In May, Los Angeles TikTok user Olivia Maher (whose profile says "Creator of Girl Dinner") posted a video of her dinner. It consisted of several types of cheese, a couple of slices of bread, cornichons and grapes haphazardly arranged on a plastic chopping board. She likened it to what medieval peasants would have eaten.
Since then, 'Girl Dinner' has taken on a life of its own, with hundreds of thousands of people showing off their dinners, alongside a 10-second jingle which just repeats the phrase "girrrrrrl dinnnnnerrrr, girrrrlll dinnnerrrr, girrrrrrl dinner".
There have been plates of hash browns with tomato sauce and a cookie, a can of coke with nachos and cheese, kumara fries with mayonnaise, boiled eggs with a couple of strawberries and a cheese stick.
It looks disorganised, effortless, and insubstantial. Which is exactly what it's supposed to be.
On the surface the 'Girl Dinner' phenomenon is just fun and silly, but gender experts say behind the trend lies a reclaiming of the use of the world 'girl' - often used to demean or belittle women - and a freeing of societal expectations that women are the ones to nurture, provide for others or cook the family meals.
Founder and CEO of She's a Crowd in Melbourne, Dr Zoe Condliffe has a PhD in digital feminism and spoke to Culture 101's Perlina Lau about why Girl Dinner has taken off.
"I would call it a meme and the memeification of the word girl. And I think that with any meme, and with any form of hashtag activism or feminist activism that we see on social media, often the reason it catches on is because it is so relatable.
"So many people realise that they've all had this one specific, common experience that they hadn't previously spoken about openly, she told Perlina Lau.
It is more than just "cheese on a plate", she says.
"It is about recognising the commonalities between our experiences and social media allowing for this proliferation of previously invisible or unseen narratives that we then all can cling on to and relate to, and it creates this snowballing or what I like to call the MeToo effect."
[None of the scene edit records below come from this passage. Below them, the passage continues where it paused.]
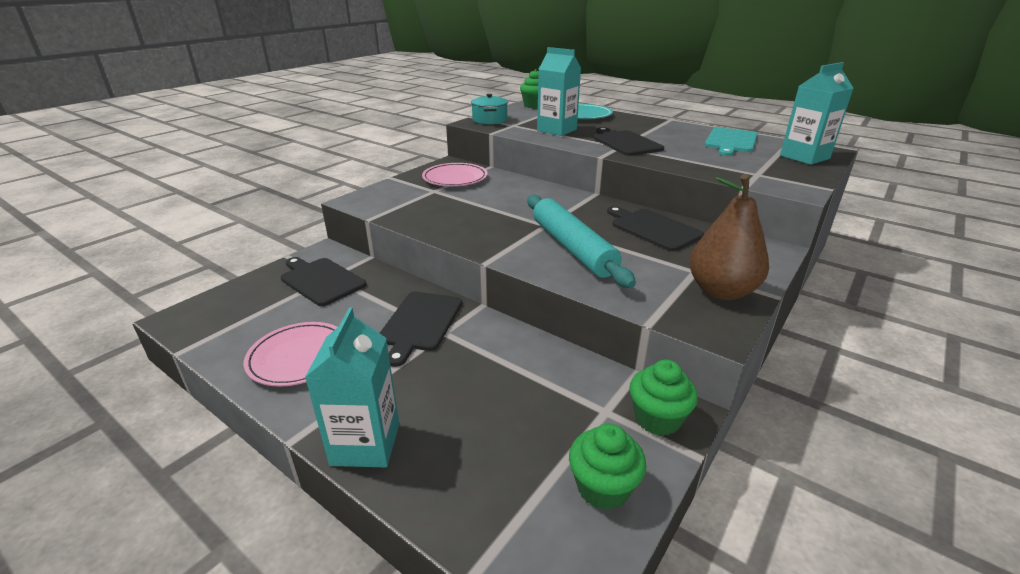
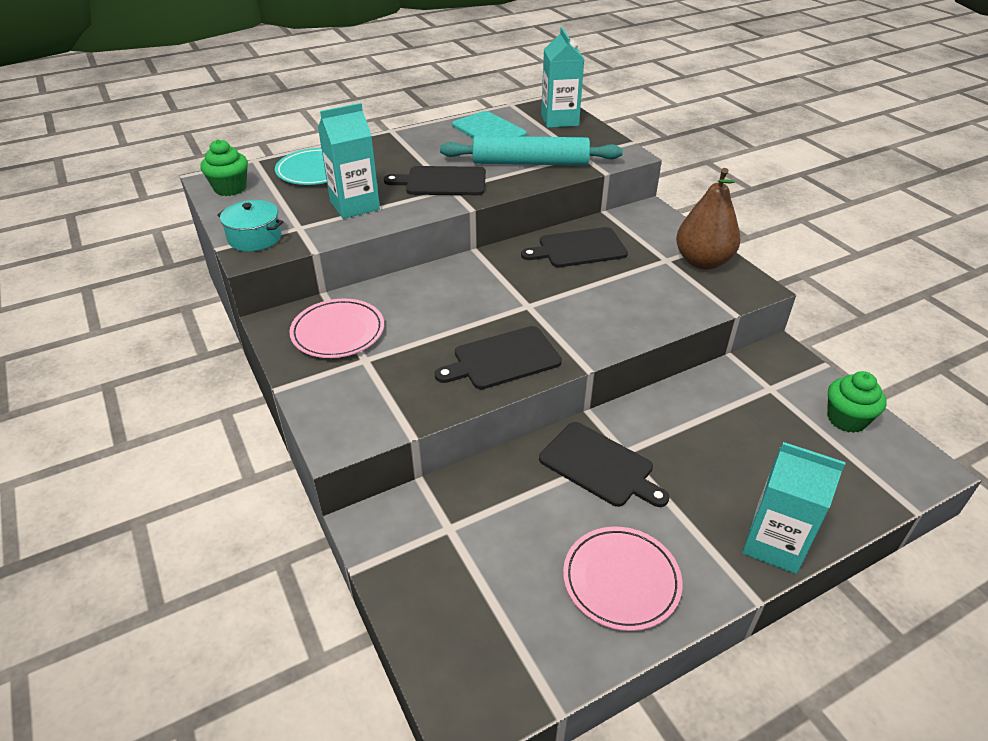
camera: 65 degrees left, 10 degrees up
(321, 280) = (453, 539): black cutting board -> black cutting board (502, 359)
(572, 248) = (589, 306): turquoise rolling pin -> turquoise rolling pin (530, 163)
(657, 419) = (785, 366): green cupcake -> none

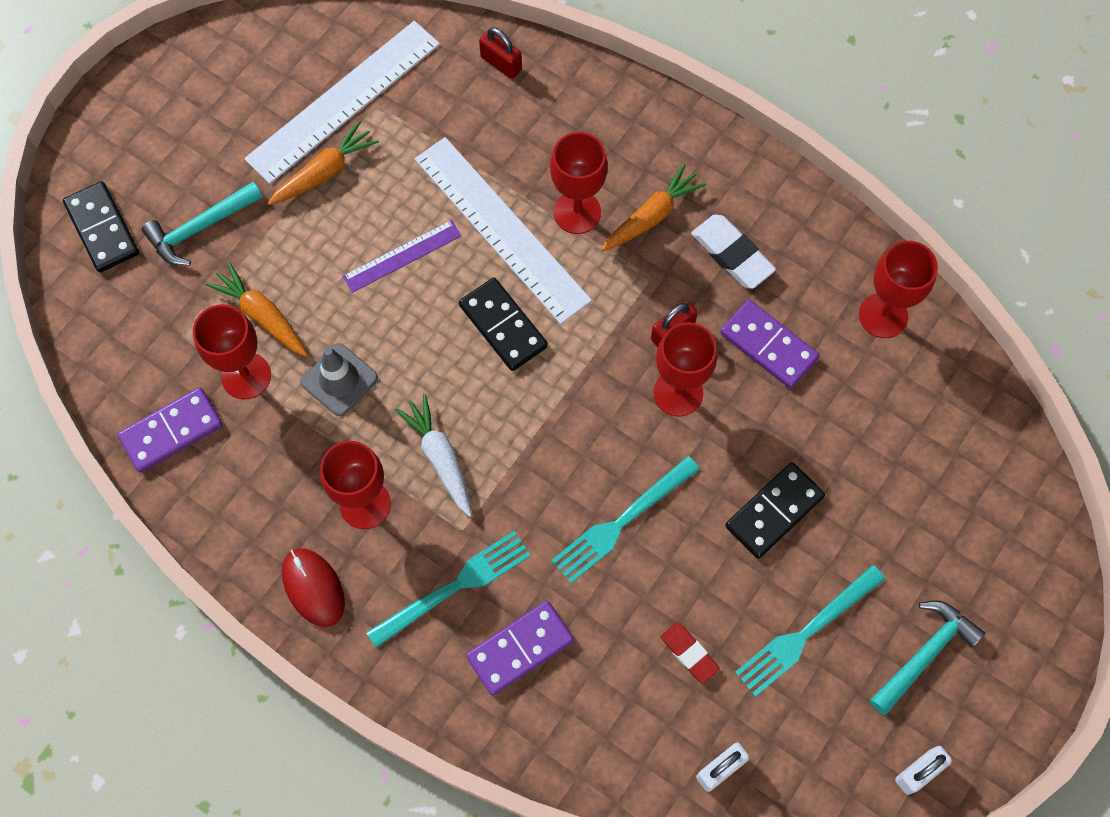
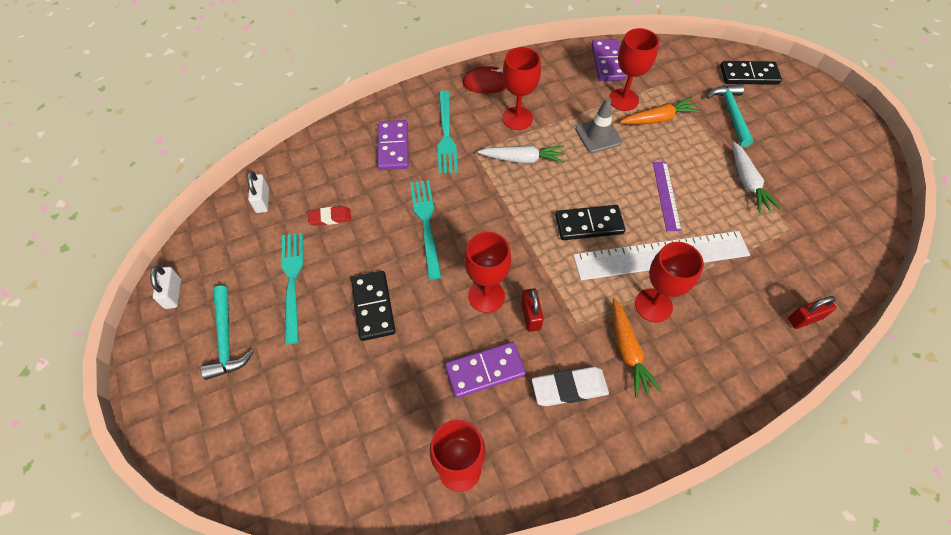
camera: 120 degrees right, 10 degrees down
(324, 172) = (747, 182): orange carrot -> white carrot
(343, 101) = (802, 213): white ruler -> none

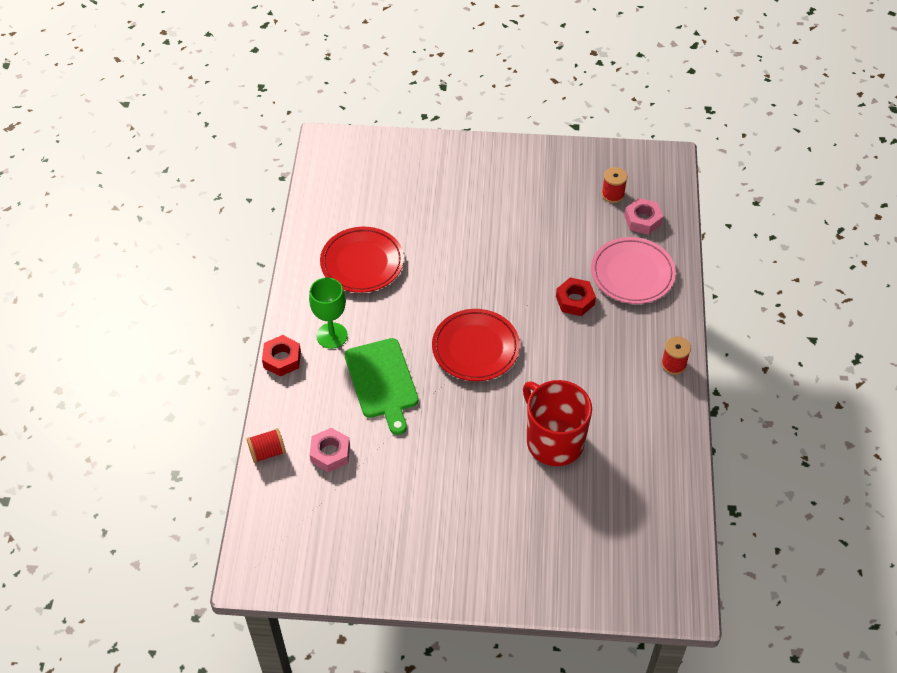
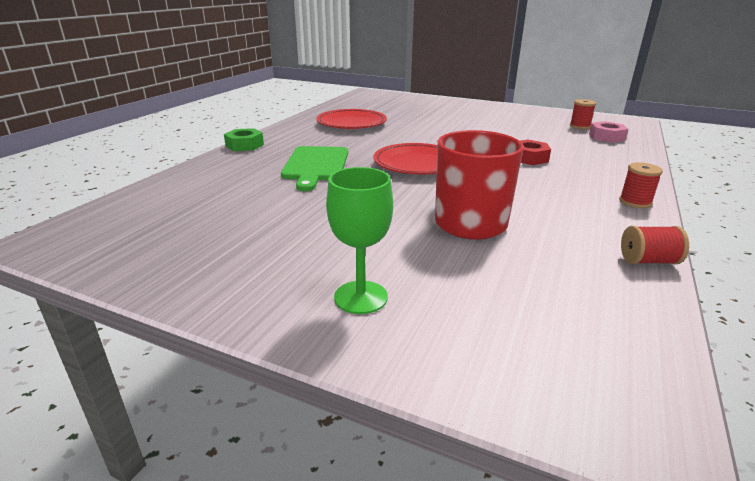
camera: 20 degrees right, 25 degrees down
(267, 452) = (172, 179): red spool -> red spool (648, 261)
(282, 359) = (244, 145): red nut -> green nut
(330, 453) = (225, 189): pink nut -> none
(332, 335) = (296, 143): green goblet -> green goblet (361, 297)
(632, 274) = (592, 155): pink plate -> none

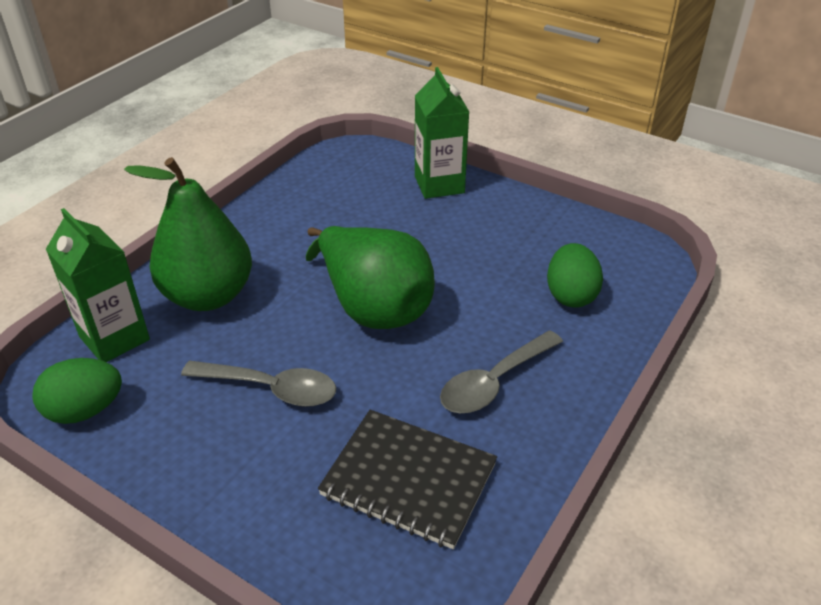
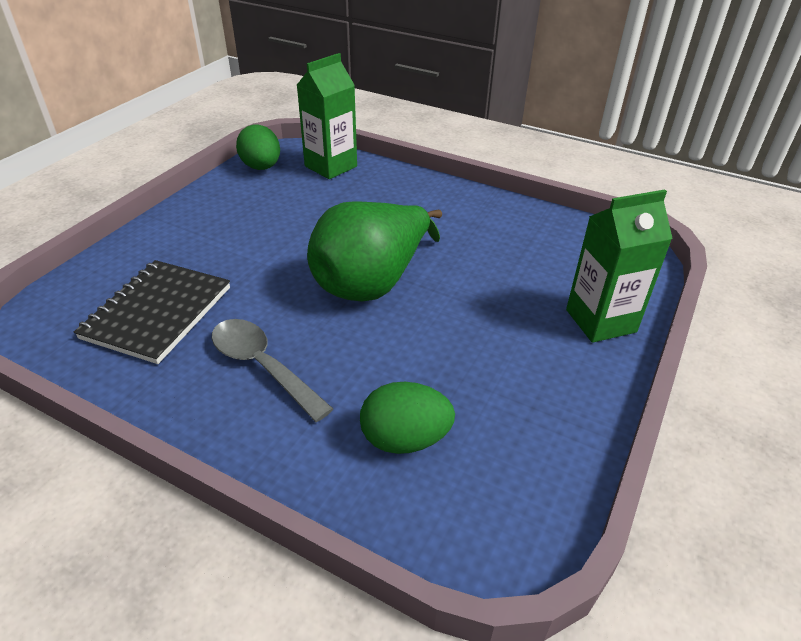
camera: 85 degrees right, 0 degrees up
(208, 296) = (380, 196): green pear -> none
(271, 389) = (271, 236): grey spoon -> none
The meals on display in Girls Dinner are far from the perfect food we have grown used to seeing on social media, she says.
"This kind of really sketchy, not very attractive, not necessarily nutritious meal and showing sometimes I don't have time, sometimes that's just the reality of it, is actually a much more honest and relatable experience to share, and experience to see, when we tell the truth of our lives and see how other women live."
The word girl has also been "reclaimed", she says.
"The use of the word girls for women, is often a way of kind of diminishing us and keeping us in our place and can be used to speak about us in a way that infantilises us.
"So, I think the reclaiming of the word girl is actually what's happening here and is actually very necessary. Just because when we reclaim a term that's been used previously against us, to diminish us … then we actually remove the power that it has over us, we take that power away."
The social media trend also addresses gendered labour, she says.
"Women are often socialised to be very proud of the food that we make for our families.
"And that takes time, it takes effort, it takes a lot of mental labour to think about what you're going to make, then go out and buy the groceries and then cook it and present it to the family.
"And I think that if we look at it from this kind of gendered labour perspective, I think girl dinner actually holds a lot of power in saying, actually, no, I don't have to spend all of this labour and energy, I'm a single woman, and I can reclaim my time."